Aldaron posted Tue, 11 June 2002 at 7:26 PM

No way I know of to keep the list open, I know it's a big pain to say the least. Shift-click will select everything under the cursor (or unselect it if it was already selected). A better way would be to ctrl-click which will bring up a menu of objects that were under the cursor. Just shift-click each object you wish to select. Those are the only ways I know of.


EricofSD posted Tue, 11 June 2002 at 9:16 PM

Ok, I thought so. Both ways suck with large models. Corel can put this on my wishlist for a patch. Making the list stay open shouldn't be a big problem for the programmers.


Phantast posted Wed, 12 June 2002 at 5:25 AM

I quite agree. However, there is another way round this, which is to merge all the walls into a single mesh (outside of Bryce), and then you can select them all in one go, assuming you are happy to have them all the same material and don't want to move them in relation to one another within Bryce.
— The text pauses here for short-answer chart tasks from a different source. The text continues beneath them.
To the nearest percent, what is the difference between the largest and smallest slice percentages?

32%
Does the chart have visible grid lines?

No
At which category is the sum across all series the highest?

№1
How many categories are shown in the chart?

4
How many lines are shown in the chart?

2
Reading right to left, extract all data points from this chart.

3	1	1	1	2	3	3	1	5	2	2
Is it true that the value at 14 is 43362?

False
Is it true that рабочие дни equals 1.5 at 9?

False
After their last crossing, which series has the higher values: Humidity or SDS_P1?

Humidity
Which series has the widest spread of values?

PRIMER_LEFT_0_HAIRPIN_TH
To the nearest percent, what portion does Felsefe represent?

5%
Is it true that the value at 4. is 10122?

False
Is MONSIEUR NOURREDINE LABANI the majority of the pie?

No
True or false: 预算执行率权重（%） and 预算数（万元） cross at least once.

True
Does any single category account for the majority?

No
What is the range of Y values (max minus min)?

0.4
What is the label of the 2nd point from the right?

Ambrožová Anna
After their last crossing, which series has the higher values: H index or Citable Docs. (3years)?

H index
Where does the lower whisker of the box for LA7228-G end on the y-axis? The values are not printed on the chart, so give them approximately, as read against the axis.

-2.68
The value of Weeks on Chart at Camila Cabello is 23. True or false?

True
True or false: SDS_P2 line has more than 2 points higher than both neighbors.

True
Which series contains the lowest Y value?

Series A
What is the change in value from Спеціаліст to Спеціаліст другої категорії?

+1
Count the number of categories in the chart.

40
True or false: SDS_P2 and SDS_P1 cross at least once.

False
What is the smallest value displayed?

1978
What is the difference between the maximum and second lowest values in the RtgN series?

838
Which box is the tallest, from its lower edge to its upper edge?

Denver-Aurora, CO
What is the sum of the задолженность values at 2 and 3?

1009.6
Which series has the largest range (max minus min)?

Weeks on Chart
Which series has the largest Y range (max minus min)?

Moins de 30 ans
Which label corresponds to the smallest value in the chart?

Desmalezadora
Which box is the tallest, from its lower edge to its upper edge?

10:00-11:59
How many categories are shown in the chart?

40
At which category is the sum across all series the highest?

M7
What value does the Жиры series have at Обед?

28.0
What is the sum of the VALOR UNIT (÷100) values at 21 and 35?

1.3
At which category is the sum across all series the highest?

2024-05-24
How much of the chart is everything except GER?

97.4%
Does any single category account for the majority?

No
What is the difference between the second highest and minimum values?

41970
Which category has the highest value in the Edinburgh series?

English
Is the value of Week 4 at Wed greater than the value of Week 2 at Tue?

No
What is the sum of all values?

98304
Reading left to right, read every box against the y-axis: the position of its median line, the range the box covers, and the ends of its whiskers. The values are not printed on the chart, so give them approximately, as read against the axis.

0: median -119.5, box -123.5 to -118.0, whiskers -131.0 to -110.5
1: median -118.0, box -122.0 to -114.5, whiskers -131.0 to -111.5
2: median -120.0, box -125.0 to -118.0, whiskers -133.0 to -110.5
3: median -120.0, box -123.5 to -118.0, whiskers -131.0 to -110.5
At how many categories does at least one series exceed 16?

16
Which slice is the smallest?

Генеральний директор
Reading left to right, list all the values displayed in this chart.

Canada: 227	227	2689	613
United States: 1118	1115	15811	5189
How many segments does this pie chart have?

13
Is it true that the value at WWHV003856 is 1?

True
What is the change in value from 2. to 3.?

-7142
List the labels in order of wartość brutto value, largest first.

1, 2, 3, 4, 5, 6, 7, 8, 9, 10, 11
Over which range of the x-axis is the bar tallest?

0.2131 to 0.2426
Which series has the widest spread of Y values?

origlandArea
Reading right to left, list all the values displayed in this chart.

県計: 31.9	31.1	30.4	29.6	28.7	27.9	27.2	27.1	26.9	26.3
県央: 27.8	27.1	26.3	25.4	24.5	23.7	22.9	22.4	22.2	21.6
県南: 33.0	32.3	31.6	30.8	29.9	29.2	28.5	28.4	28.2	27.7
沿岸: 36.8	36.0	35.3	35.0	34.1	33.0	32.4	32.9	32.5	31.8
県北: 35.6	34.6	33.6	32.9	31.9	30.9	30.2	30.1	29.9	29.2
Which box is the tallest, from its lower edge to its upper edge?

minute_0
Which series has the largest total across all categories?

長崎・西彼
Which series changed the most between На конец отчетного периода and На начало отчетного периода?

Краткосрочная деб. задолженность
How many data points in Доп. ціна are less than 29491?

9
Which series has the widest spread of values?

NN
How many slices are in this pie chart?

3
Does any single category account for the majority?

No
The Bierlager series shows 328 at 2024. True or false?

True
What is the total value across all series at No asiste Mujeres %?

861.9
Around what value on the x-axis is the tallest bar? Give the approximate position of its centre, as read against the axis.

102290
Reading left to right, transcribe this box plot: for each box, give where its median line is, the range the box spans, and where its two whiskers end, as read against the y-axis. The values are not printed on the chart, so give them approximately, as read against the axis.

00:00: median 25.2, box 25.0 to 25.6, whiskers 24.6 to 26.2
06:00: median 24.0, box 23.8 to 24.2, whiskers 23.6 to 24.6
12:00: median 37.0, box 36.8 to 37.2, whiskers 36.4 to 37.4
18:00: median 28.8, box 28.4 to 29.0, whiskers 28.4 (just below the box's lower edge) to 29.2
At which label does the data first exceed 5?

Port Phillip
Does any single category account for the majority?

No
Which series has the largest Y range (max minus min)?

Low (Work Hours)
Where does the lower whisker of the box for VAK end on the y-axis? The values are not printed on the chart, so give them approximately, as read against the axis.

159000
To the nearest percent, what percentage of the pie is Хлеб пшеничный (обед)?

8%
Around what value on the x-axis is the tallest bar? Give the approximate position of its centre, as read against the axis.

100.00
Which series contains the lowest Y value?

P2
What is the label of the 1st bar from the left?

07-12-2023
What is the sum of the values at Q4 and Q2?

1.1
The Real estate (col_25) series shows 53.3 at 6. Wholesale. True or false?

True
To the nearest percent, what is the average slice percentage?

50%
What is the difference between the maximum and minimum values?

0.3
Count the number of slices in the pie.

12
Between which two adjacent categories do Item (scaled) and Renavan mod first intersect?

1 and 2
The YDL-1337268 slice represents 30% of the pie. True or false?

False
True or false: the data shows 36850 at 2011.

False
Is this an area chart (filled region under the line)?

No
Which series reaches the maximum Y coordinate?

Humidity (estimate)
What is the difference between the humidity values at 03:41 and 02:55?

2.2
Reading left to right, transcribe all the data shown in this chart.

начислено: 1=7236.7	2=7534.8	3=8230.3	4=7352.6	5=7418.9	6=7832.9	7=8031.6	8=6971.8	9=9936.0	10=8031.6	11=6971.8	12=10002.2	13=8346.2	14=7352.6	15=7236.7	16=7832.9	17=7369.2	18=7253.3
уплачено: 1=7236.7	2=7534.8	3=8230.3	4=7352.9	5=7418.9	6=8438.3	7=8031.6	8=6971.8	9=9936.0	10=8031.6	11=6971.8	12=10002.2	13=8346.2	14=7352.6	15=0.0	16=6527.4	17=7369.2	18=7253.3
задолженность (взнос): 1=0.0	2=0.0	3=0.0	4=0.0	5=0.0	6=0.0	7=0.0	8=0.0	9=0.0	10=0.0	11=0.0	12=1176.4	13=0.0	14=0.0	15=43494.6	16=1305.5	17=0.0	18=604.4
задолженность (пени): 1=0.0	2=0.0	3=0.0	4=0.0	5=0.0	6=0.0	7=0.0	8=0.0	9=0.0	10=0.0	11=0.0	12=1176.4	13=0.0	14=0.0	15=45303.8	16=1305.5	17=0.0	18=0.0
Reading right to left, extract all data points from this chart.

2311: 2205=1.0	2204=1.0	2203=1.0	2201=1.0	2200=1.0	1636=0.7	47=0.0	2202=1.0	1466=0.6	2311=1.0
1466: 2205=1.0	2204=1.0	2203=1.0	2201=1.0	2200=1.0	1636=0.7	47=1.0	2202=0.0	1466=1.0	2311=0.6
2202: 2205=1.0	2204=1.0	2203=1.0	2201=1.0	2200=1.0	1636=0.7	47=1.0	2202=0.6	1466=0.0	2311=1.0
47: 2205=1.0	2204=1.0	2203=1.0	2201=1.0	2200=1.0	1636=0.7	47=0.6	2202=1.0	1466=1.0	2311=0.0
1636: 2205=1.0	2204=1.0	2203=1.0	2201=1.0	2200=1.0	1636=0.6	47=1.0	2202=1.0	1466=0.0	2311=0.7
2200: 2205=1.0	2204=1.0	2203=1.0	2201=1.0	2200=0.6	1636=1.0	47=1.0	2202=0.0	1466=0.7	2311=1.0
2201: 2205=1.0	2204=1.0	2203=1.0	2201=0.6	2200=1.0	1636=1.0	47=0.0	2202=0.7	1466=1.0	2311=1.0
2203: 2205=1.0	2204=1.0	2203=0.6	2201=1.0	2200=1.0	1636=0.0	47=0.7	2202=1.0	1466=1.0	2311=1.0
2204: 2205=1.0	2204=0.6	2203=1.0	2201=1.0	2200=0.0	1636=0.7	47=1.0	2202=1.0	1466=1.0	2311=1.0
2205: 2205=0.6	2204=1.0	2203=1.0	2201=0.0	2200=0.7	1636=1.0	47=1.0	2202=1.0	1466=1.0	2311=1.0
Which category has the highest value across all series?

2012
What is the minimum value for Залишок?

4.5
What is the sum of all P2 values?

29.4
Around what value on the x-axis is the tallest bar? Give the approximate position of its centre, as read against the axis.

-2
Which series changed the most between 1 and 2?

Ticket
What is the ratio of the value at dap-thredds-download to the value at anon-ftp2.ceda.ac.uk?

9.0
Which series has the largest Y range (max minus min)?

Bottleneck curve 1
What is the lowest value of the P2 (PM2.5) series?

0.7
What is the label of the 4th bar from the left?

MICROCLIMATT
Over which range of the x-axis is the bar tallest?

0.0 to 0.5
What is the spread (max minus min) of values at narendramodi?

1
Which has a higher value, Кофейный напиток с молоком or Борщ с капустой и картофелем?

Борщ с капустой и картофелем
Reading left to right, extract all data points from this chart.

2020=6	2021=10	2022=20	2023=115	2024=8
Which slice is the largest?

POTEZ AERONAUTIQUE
This is what I do. Usually a complex object boils down to about ten different materials, so 100 meshes can be reduced to ten, and everything becomes far more managable.


dan whiteside posted Wed, 12 June 2002 at 12:18 PM

I too agree, selecting a whole bunch of objects is a real pain! What I do is the first time I import a large multi-part object is to create Color familes for each major group. It's a pain the first time but after that you can select by color. I often use the Invert Selction item in the Select Options pop-up. A lot of times it's easier to select what you don't want and then invert it. Also if you select several objects and then Solo them, all the pop-ups will only show what's currently soloed. HTH - Dan


EricofSD posted Wed, 12 June 2002 at 8:16 PM

Phantast, great idea and I agree that there are far fewer textures than are meshes. Unfortunately, I'm using Imsi's Floor Plan 6 for the buildings and I don't see how to select 'groups'. I suppose I could take the house apart and save in groups and reassemble in Bryce, but that takes just as long. I'll look into grouping a bit more. (Got turbocad designer 7 with the floor plan program at computer city for $39 so I couldn't pass it up). Maybe Imsi can solve this. Dan, that works too, but again, its a lot of selecting. Once I get the model parsed out the way I want it, it saves that way for future use, but first time through is tedious.


Phantast posted Thu, 13 June 2002 at 4:51 AM

Eric, it all depends on whether the meshes have texture names or not. If you have meshes wall1, wall2 ... wall356 in name, but they all have the texture name "wall", then you can run the obj file through the program Grouper (you have got that, right?). Grouper will create another obj file in which all meshes that have the same texture name are combined. It saves SO much time with exactly this problem. Then import into Bryce, and lo and behold, you have exactly the right number of meshes.